# Extract to read
- Opening Delimiter -

Less is more when it comes to packing for study abroad.  Typically, you are sharing an apartment (and closet) space with other students on the program and are dealing with smaller living spaces than you are used to in America.  Also, yYou’ll want to keep your bags as light as possible, since there won’t be anyone but you to carry them throughout your host country.

Try to bring along clothing that is comfortable and versatile.  You will have access to laundry facilities while abroad, but those machines are usually smaller and slower than what we are used to in the United States and dryers may not be available.  Research the climate and weather conditions for the locations you will be visiting in advance to know what is absolutely essential to bring along and what can be left behind.

Consider what you are intending to do while abroad.  Business visits and guest lectures could require more formal attire, while working on service projects abroad may necessitate more flexible and comfortable clothing.  These types of issues will be discussed in detail during the pre-departure course, but a suggested packing list to consider is also available.

Remember that you will also want to bring home lots of souvenirs and gifts.  Make sure you leave room in your suitcase or pack along a collapsible bag that you can check on your flight home.  International shipping is often expensive and slow.

- Closing Delimiter -

# Parts of the exercise
A. Print the passage on packing for study abroad, beginning at the words "Try to bring" and stopping after the words "be left behind.".
B. Proceed with the passage on packing for study abroad, picking up after its final sentence.
The material that follows this passage is not required for any of the work here.

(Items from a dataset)

- Opening Delimiter -

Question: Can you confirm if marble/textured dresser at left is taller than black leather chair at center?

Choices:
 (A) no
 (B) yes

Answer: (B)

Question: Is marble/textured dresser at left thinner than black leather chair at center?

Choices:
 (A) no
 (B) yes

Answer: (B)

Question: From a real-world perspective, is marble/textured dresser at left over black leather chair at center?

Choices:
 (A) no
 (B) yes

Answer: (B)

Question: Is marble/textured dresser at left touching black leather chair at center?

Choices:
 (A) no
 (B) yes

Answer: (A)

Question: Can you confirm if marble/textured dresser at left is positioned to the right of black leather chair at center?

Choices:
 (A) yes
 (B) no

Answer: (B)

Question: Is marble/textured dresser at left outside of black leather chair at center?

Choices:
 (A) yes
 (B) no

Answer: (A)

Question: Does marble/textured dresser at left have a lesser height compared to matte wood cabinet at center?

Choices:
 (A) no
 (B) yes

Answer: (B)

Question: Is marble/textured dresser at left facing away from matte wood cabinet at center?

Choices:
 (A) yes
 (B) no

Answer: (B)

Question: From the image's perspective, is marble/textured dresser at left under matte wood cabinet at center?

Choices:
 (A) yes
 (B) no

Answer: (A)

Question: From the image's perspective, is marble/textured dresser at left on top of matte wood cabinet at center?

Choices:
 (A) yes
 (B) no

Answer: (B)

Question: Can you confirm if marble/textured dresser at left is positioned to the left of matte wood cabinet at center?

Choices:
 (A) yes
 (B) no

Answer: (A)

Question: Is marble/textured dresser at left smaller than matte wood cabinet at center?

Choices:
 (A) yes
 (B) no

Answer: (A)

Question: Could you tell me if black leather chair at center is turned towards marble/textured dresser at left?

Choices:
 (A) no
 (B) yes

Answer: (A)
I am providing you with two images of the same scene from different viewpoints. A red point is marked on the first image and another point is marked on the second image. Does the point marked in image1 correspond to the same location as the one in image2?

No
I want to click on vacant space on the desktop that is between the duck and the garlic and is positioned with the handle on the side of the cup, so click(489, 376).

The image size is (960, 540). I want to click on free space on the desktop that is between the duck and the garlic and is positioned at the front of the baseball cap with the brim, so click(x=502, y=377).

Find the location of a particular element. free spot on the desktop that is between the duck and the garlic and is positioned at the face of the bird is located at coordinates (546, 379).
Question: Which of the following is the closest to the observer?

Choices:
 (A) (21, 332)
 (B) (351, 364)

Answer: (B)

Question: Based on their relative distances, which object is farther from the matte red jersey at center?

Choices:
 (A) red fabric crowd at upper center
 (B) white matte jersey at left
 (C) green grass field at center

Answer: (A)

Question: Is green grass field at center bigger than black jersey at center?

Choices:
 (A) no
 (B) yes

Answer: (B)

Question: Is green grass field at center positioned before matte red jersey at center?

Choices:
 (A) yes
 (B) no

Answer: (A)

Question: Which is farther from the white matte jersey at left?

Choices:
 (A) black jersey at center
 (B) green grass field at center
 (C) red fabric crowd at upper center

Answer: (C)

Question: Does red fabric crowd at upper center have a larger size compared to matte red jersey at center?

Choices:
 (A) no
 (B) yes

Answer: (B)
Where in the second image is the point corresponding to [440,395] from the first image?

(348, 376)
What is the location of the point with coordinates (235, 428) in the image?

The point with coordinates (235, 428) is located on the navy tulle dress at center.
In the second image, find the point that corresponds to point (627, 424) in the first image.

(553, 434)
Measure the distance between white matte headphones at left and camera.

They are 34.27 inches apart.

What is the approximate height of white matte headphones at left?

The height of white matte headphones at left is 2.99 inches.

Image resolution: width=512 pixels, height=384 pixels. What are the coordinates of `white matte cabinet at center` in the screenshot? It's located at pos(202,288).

- Closing Delimiter -

# Answers provided
A.
Try to bring along clothing that is comfortable and versatile.  You will have access to laundry facilities while abroad, but those machines are usually smaller and slower than what we are used to in the United States and dryers may not be available.  Research the climate and weather conditions for the locations you will be visiting in advance to know what is absolutely essential to bring along and what can be left behind.

B.
Safety Tips

Top Tips

  • Scan your passport, driver’s license, and any other important legal documents, in the event that you need to replace your passport.
  • Keep your health insurance card on you at all times. Also, consider taking a picture of it on your phone to have in case your wallet is misplaced or stolen.
  • Keep your credit cards/debit cards in multiple safe locations (large amounts of cash, as well). If one of your cards or some cash is stolen, you will still have backups handy!
  • Keep your valuables (passports, credit cards, jewelry, etc.) in your carry-on or overhead bags at all times. You should never pack your passport in your check-in luggage.
  • Keep your emergency contact card on you at all times. This card will be provided to you during the health and safety seminar provided by the Engineering Study Abroad Office.  Take a picture and keep it on your phone so it is not just in your wallet.
  • Be culturally aware. Do research ahead of time about unsafe locations in the cities you may be visiting.
  • Know basic questions and responses in the native language if it is not English.
  • Consider developing contingency plan if you are in an emergency and review those plans already developed by the Study Abroad Office.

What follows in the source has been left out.